November 28, 2013
Continuing our weekly reissue review series in which we take a closer look at some of the most important (and often neglected) records to be newly reissued on vinyl, The Vinyl Factory contributor Chris Summers regroups for a second Assault on Precinct 13.
Words: Chris Summers
Headed by Spencer Hickman, Death Waltz Recording Co. have been releasing a steady and consistent flow of re-issued magic for the last two years. Horror soundtracks are their trade (with the odd curveball thrown in on the way) and they have so far released classics from the likes of Fabio Frizzi, Michael Andrews, Johan Soderqvist, Goblin and the man in the spotlight here, John Carpenter. Always limited with bespoke artwork (Dinos Chapman recently illustrated their reissue of ‘The Fog’) and pressed and manufactured with the utmost care and respect, Death Waltz are doing it right.

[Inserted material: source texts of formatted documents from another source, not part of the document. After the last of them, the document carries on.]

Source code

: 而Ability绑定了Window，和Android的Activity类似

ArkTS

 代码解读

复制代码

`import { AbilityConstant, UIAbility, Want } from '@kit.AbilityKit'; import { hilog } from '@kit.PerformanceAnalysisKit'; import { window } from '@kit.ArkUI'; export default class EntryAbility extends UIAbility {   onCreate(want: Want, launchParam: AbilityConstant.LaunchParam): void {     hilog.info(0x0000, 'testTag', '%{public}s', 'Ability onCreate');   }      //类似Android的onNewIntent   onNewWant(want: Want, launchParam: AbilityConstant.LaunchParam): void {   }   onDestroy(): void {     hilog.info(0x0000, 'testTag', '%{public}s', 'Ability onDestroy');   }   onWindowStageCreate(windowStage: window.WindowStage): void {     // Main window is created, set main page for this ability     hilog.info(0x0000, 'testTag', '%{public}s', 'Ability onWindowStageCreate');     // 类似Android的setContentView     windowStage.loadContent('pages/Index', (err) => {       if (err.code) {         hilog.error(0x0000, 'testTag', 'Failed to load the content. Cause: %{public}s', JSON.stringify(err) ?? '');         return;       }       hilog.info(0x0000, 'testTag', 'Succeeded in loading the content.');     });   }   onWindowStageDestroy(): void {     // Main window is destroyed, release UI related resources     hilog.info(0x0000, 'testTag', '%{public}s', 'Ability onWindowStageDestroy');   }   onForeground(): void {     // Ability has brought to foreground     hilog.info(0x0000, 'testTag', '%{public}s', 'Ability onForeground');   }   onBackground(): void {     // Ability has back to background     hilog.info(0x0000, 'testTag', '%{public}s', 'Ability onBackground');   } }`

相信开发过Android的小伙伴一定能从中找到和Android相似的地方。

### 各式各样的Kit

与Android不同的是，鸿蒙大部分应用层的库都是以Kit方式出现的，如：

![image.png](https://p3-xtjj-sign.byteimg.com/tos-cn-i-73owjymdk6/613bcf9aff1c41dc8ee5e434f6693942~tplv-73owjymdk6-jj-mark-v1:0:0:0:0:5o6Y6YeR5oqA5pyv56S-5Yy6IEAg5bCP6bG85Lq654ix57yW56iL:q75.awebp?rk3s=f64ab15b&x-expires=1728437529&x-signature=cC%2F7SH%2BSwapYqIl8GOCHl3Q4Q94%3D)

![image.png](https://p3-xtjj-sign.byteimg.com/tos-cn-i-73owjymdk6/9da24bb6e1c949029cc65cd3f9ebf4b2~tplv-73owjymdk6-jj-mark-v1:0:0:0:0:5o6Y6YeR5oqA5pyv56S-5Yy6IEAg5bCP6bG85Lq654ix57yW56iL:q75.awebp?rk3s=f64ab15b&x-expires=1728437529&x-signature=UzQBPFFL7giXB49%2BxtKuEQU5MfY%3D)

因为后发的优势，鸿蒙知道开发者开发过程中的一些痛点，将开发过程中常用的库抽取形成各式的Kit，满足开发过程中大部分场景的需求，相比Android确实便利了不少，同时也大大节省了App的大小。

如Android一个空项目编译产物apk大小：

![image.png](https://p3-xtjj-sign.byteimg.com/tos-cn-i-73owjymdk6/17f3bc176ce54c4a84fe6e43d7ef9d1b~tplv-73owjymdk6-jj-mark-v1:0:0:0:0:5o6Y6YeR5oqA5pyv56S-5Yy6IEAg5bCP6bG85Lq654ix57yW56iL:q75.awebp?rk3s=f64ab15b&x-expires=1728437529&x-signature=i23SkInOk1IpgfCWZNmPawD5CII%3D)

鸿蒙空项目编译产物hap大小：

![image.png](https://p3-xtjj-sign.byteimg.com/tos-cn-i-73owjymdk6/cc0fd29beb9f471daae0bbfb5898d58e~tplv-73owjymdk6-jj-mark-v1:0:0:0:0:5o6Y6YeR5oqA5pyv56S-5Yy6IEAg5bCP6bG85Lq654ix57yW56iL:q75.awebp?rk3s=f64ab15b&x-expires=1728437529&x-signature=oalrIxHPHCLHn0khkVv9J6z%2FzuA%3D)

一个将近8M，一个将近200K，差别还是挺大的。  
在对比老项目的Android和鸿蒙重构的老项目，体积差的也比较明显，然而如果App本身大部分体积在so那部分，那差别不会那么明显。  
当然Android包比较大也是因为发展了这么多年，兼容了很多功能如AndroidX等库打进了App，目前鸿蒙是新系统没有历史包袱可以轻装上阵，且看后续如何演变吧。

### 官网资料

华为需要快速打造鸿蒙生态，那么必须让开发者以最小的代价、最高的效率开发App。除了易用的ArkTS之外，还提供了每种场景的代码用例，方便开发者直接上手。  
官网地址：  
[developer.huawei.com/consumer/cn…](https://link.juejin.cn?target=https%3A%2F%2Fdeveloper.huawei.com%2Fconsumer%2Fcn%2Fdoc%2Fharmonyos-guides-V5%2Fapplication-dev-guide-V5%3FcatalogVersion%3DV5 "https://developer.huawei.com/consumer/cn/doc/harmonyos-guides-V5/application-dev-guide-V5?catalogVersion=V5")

This time round, Death Waltz have overseen the remastered, limited reissue of Assault On Precinct 13, a film Carpenter cast, wrote, edited, scored and directed in 1976 and his first 35mm Panavision feature. Influenced by Howard Hawks’ ‘Rio Bravo’ it tells the story of a police precinct under siege, but while the film has gone to to become a cult classic, it’s the score that elevates it from being a straight up cops and robbers flick to something else entirely.
Often imitated never bettered, the formula is simple, emotive and repetitive, succeeding as a stand alone album in its own right, put together with a speed and vigour of the brashest DIY recordings. Recorded in just one day, Carpenter borrowed the gear from Dan Wyman, the electronic music instructor at USC and set about creating a set of real menace and suspense. It’s machine music with soul, short and sweet but never loose. Tracks appear and reappear throughout, but the drum machine doesn’t change. It twists and turns and phases in and out of each melody, before returning to repeated refrains that play on the fear and foreboding of familiarity.

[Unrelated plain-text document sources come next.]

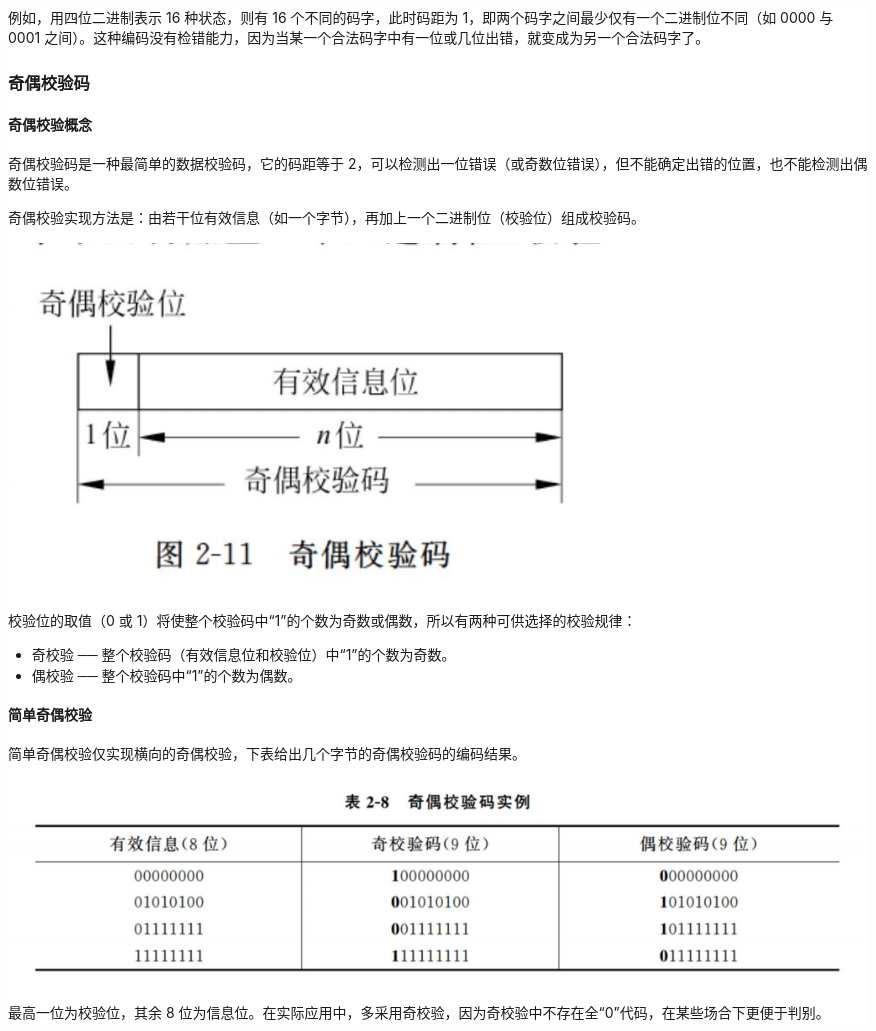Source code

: 例如，用四位二进制表示 16 种状态，则有 16 个不同的码字，此时码距为 1，即两个码字之间最少仅有一个二进制位不同（如 0000 与 0001 之间）。这种编码没有检错能力，因为当某一个合法码字中有一位或几位出错，就变成为另一个合法码字了。

### 奇偶校验码

#### 奇偶校验概念

奇偶校验码是一种最简单的数据校验码，它的码距等于 2，可以检测出一位错误（或奇数位错误），但不能确定出错的位置，也不能检测出偶数位错误。

奇偶校验实现方法是：由若干位有效信息（如一个字节），再加上一个二进制位（校验位）组成校验码。

![奇偶校验码](image/image_65C5PmNQDr.png "奇偶校验码")

校验位的取值（0 或 1）将使整个校验码中“1”的个数为奇数或偶数，所以有两种可供选择的校验规律：

- 奇校验 ── 整个校验码（有效信息位和校验位）中“1”的个数为奇数。
- 偶校验 ── 整个校验码中“1”的个数为偶数。

#### 简单奇偶校验

简单奇偶校验仅实现横向的奇偶校验，下表给出几个字节的奇偶校验码的编码结果。

![奇偶校验实例](image/image_xHGhVP4xoe.png "奇偶校验实例")

最高一位为校验位，其余 8 位为信息位。在实际应用中，多采用奇校验，因为奇校验中不存在全“0”代码，在某些场合下更便于判别。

According to Carpenter, the main title theme is based on Led Zeppelin’s ‘Immigrant Song’, stripped back into a synthesized flow that forms the core of the whole soundtrack, sometimes with something added (‘Ice Cream Man On Edge’, ‘Second Wave’) sometimes with something taken away (‘Emergency Stop’). It has moments of charged panic (‘Lawson’s Revenge’, ‘Sanctuary’), moments of lost beauty (‘Division 13’, ‘The Windows’) and moments of pure atmosphere (‘Assault On Precinct 13’). With a minimal set up made on a modest budget, Carpenter makes a virtue of necessity on what is a masterpiece of less-is-more composition.
Pressed on 180gm vanilla vinyl, cut at 45rpm, new artwork by Jay Shaw and housed in a gatefold tip on sleeve with spot UV varnish this record is a beauty and a lesson in how all albums should look. It features an 8-page booklet with new sleeve notes from Austin Stoker, Clint Mansell, Chris Alexander and the director / composer himself, John Carpenter.
One of the most seminal electronic scores in film history has finally received the treatment it so richly deserves.